V. Banyak virus yang ditularkan oleh manusia, meskipun sebagian kasus HSE dianggap reaktivasi virus herpes simpleks yang dorman di ganglia trigeminal. Nyamuk dan kutu merupakan vector dari arbovirus serta virus rabies ditransfer melalui gigitan hewan. Secara umum, virus bereplikasi di luar SSP dan masuk ke SSP secara hematogen atau melalui perjalanan saraf (rabies, HSV, Varicella Zoster Virus) dan penciuman (HSV). 2 Setelah melintasi sawar darah otak, virus memasuki sel-sel saraf dan mengganggu fungsi sel saraf tersebut, kemudian terjadi kongesti perivaskular, perdarahan, dan respon inflamasi difus yang mempengaruhi difusi substansia alba dan grisea. Defisit neurologi merupakan akibat dari kerusakan reseptor membran sel saraf yang hanya ditemukan pada bagian tertentu dari otak. Sebagai contoh, HSV memiliki kecenderungan menyerang lobus temporal inferior dan medial. Lain halnya dengan virus yang menyerang Grey Matter, seperti ensefalitis akut dan postinfeksiencephalomyelitis (PIE), campak, Epstein-Barr Virus, dan Citomegalo Virus (CMV),

merupakan proses respon kekebalan tubuh yang mengakibatkan demielinisasi multifokal dari White Matter. 2

VI. DIAGNOSIS Manifestasi Klinis Riwayat anamnesis lengkap diperlukan, karena umumnya pasien sering datang dengan penurunan kesadaran, disorientasi, delirium atau bahkan koma.
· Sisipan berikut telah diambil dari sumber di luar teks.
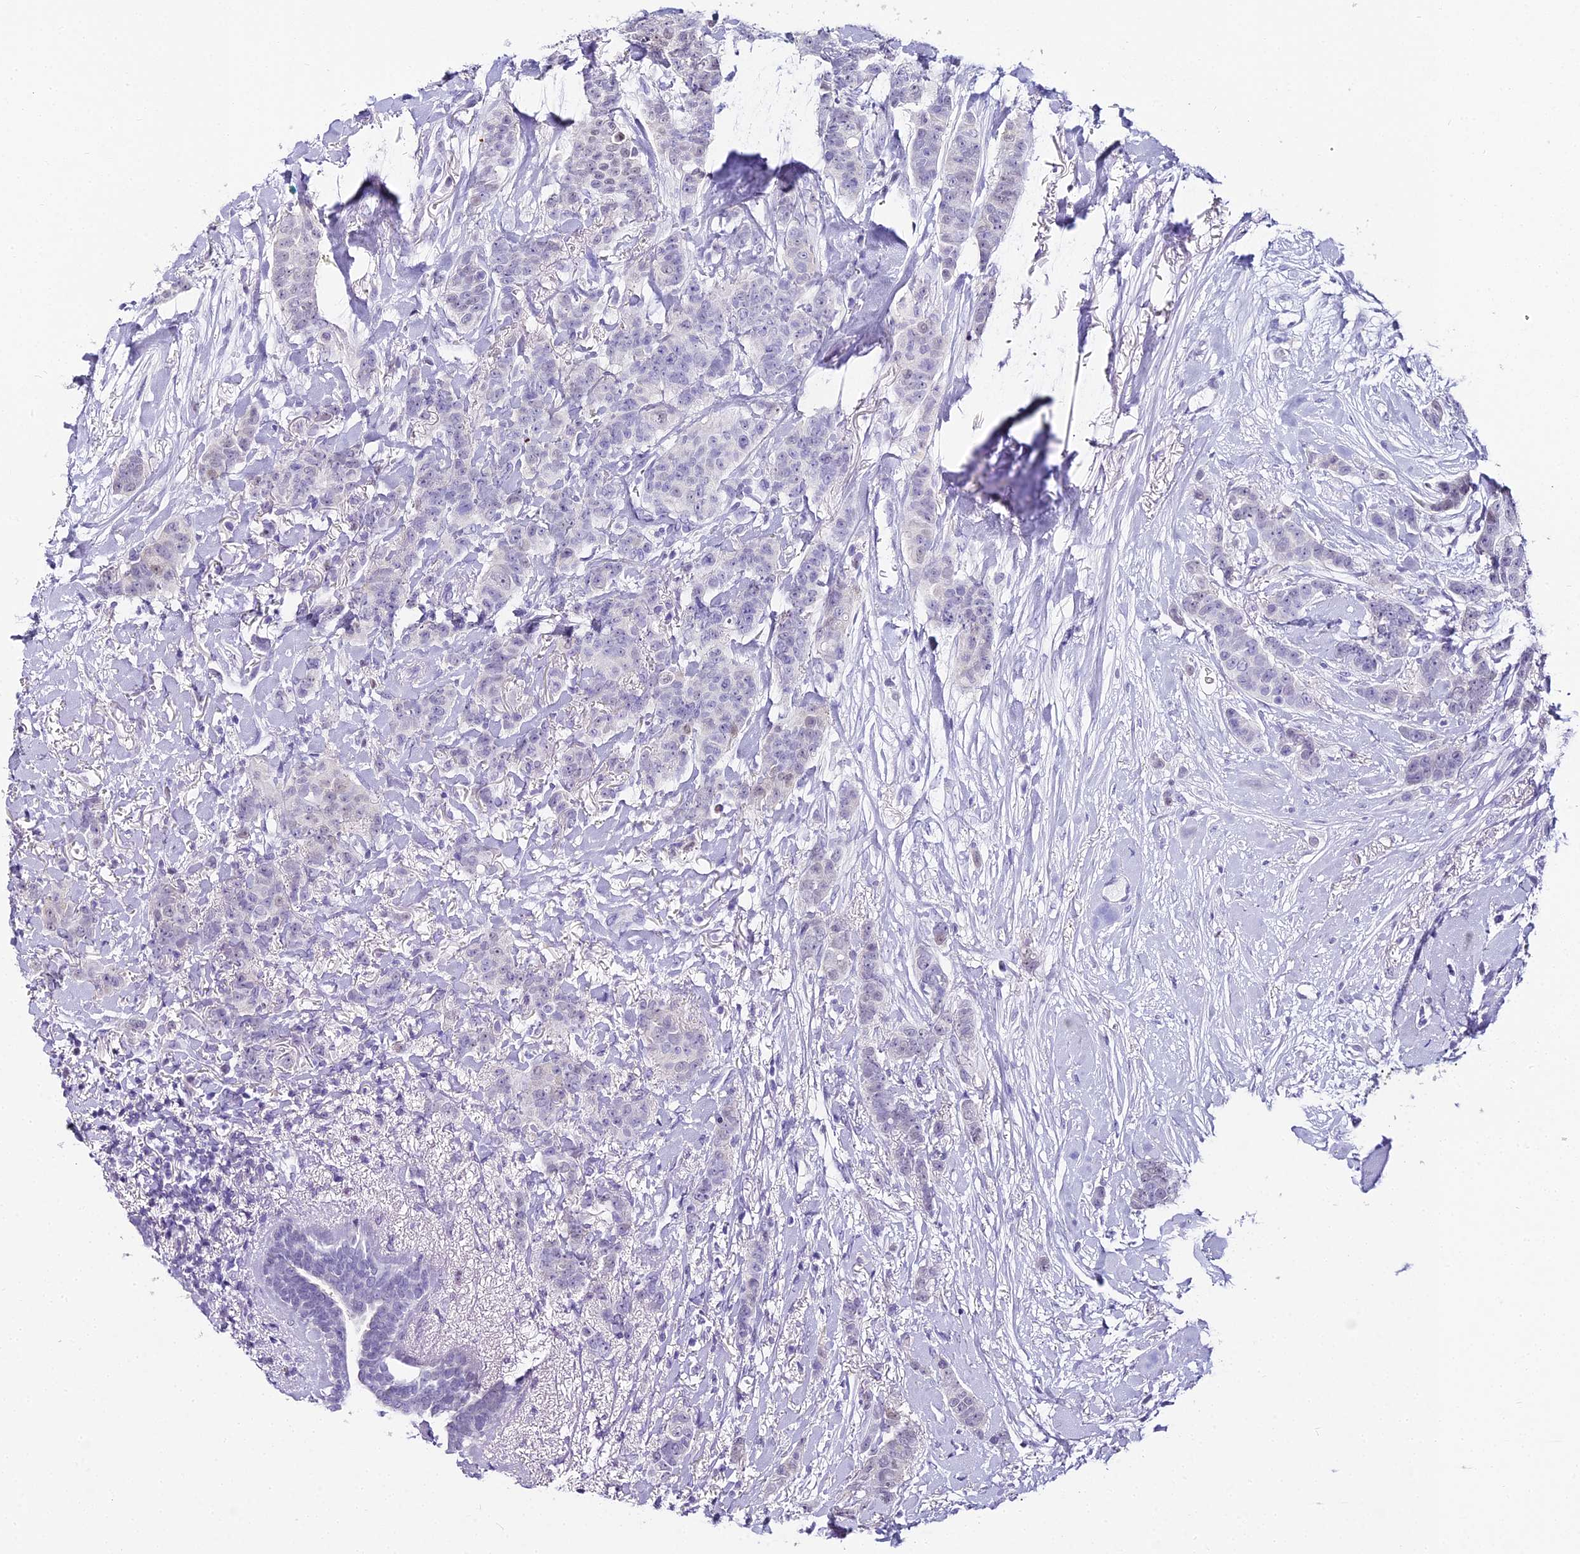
{"staining": {"intensity": "negative", "quantity": "none", "location": "none"}, "tissue": "breast cancer", "cell_type": "Tumor cells", "image_type": "cancer", "snomed": [{"axis": "morphology", "description": "Duct carcinoma"}, {"axis": "topography", "description": "Breast"}], "caption": "DAB immunohistochemical staining of invasive ductal carcinoma (breast) shows no significant positivity in tumor cells.", "gene": "ABHD14A-ACY1", "patient": {"sex": "female", "age": 40}}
Selain demam akut seperti pada meningitis, pasien dengan ensefalitis umumnya mengalami konfusi/ kebingungan, kelainan perilaku, tingkat kesadaran yang berubah, terdapat tanda dan gejala kelainan neurologis lainnya. Perubahan tingkat kesadaran dapat terjadi, mulai dari kelesuan yang ringan sampai koma dalam. Pasien dengan ensefalitis mungkin memiliki halusinasi, agitasi, perubahan kepribadian, gangguan perilaku, dan kadang-kadang terjadi keadaan psikotik. 5,14 Kejang fokal atau umum terjadi pada sebagian besar pasien dengan ensefalitis berat. Hampir setiap jenis kemungkinan gangguan neurologik fokal telah dilaporkan pada ensefalitis virus, dengan tanda dan gejala mencerminkan adanya infeksi dan peradangan. Gejala yang paling sering ditemukan adalah afasia, ataksia, hemiparesis (dengan hiperaktif reflex tendon dan respon ekstensor plantar, dan defisit saraf kranial (kelemahan otot wajah). Keterlibatan hipotalamus sumbu pituitary dapat menyebabkan disregulasi temperatur, diabetes insipidus, dan berkembang menjadi SIADH. Meskipun daerah SSP yang diserang pada setiap virus berbeda, namun cukup sulit untuk membedakan tipe ensefalitis virus tersebut jika ditinjau dari gambaran klinis. 5

Pemeriksaan Penunjang
1. Pemeriksaan Laboratorium: Darah Rutin; lekosit : normal atau lekopeni

(lekositosis ringan). Dari kimia darah ditemukan amilase serum sering meningkat pada parotitis, fungsi hati abnormal dijumpai pada hepatitis virus dan mononucleosis infeksiosa, dan pemeriksaan anti bodi-antigen spesifik untuk HSV, CMV, dan HIV. Elektrolit; dalam batas normal, SIADH terjadi pada 25% pasien dengan ensefalitis St Louis.
2. Punksi

Lumbal apabila tidak ada kontraindikasi, ditemukan cairan

serebrospinal jernih dan tekanannya dapat normal atau dapat meningkat dan fase dini dapat dijumpai peningkatan sel PMN serta glukosa dan klorida normal.
3. Elektroensefalografi (EEG) dilakukan apabila ada manifestasi kejang. 4. Polymerase chain reaction (PCR); PCR untuk DNA HSV 100% spesifik dan

75-98% sensitif dalam 25-45 jam pertama.


5. Radiologi; CT-scan merupakan salah satu modalitas pilihan pada kasus ensefalitis. Pada keadaan awal, dapat tidak ditemukan kelainan intrakranial. Namun, pada proses lanjut dapat ditemukan lesi yang hipodens dan terjadi penyangatan/enhancement post pemberian kontras disertai edema yang hebat disekitarnya (perifokal edema) sehingga menimbulkan efek massa intracranial. Dapat pula ditemukan perdarahan intrakranial. Lokasi tersering adalah pada lobus frontalis dan temporalis baik unilateral maupun bilateral. 8,9

(1)

(2)

Gambar 5. (1) CT scan kepala potongan aksial menunjukkan lesi massa yang besar dengan edema pada hemisfer kanan. (2) CT scan dengan kontras menunjukkan lesi massa yang besar dengan gambaran annular di hemisfer kanan disertai mid line shift ke kiri.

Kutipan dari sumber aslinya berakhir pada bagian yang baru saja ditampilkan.